Provided data |
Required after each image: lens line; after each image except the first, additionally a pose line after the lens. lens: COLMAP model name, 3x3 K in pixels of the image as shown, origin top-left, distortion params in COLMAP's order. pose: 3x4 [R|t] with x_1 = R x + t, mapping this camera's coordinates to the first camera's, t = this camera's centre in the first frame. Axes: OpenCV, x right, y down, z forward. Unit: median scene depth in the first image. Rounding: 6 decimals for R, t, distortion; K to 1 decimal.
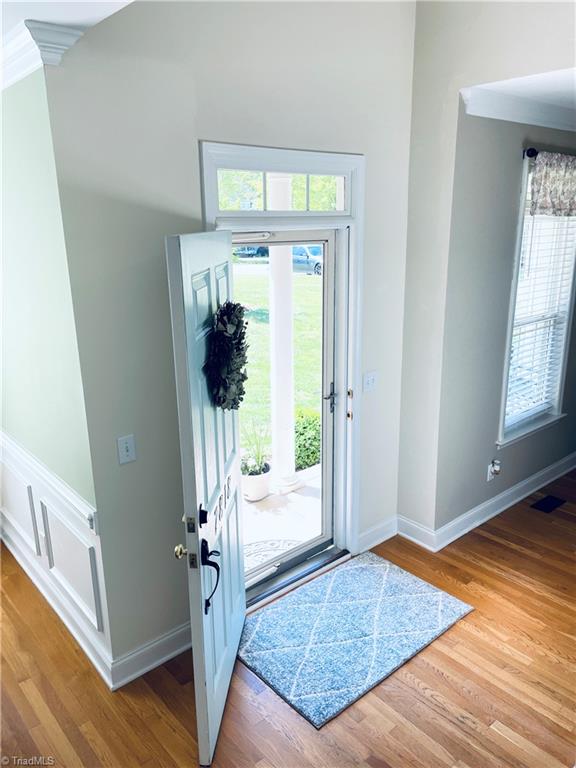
lens RADIAL K [[581.8, 0, 286.9], [0, 581.8, 383.6], [0, 0, 1]] dist [0.030928, -0.005076]
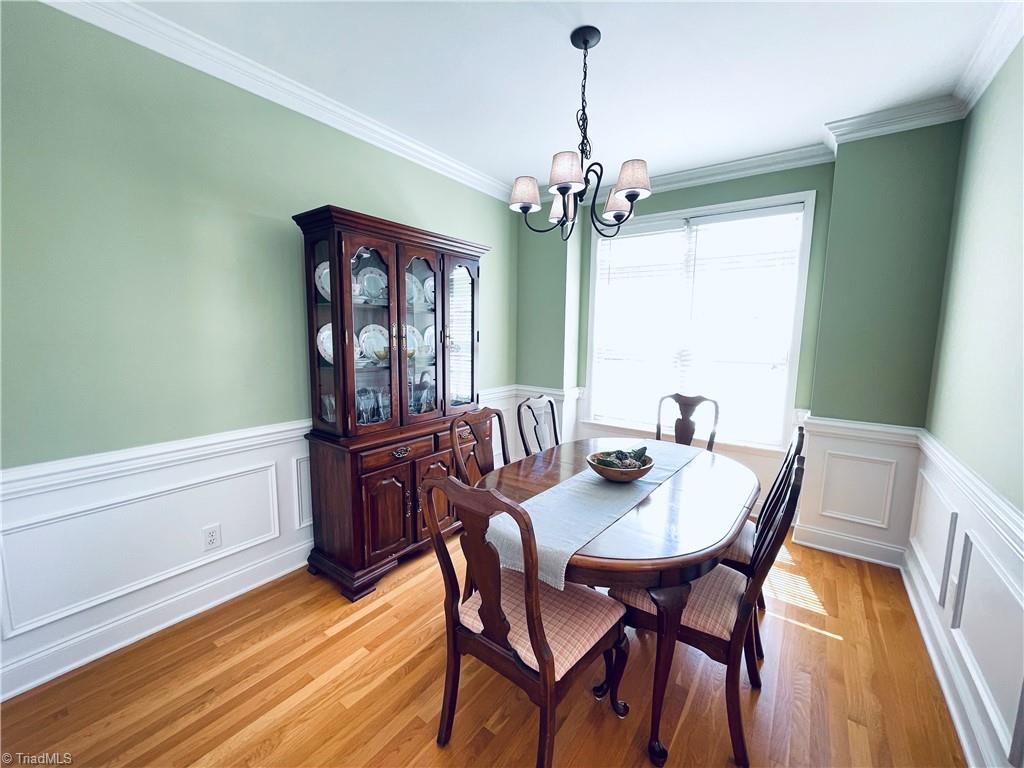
lens RADIAL K [[415.0, 0, 507.4], [0, 415.0, 385.4], [0, 0, 1]] dist [0.000114, 0.000743]
pose [[0.225459, 0.139601, -0.964199, -0.066085], [-0.269818, 0.959916, 0.075889, 0.131282], [0.936145, 0.243048, 0.254089, 0.263447]]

Work to complete | Please convert the data above into a numbered list with one line per item, skipping blank lines and leaving out the picture lines.

Problem solution |
1. Required after each image: lens line; after each image except the first, additionally a pose line after the lens. lens: COLMAP model name, 3x3 K in pixels of the image as shown, origin top-left, distortion params in COLMAP's order. pose: 3x4 [R|t] with x_1 = R x + t, mapping this camera's coordinates to the first camera's, t = this camera's centre in the first frame. Axes: OpenCV, x right, y down, z forward. Unit: median scene depth in the first image. Rounding: 6 decimals for R, t, distortion; K to 1 decimal.
2. lens RADIAL K [[581.8, 0, 286.9], [0, 581.8, 383.6], [0, 0, 1]] dist [0.030928, -0.005076]
3. lens RADIAL K [[415.0, 0, 507.4], [0, 415.0, 385.4], [0, 0, 1]] dist [0.000114, 0.000743]
4. pose [[0.225459, 0.139601, -0.964199, -0.066085], [-0.269818, 0.959916, 0.075889, 0.131282], [0.936145, 0.243048, 0.254089, 0.263447]]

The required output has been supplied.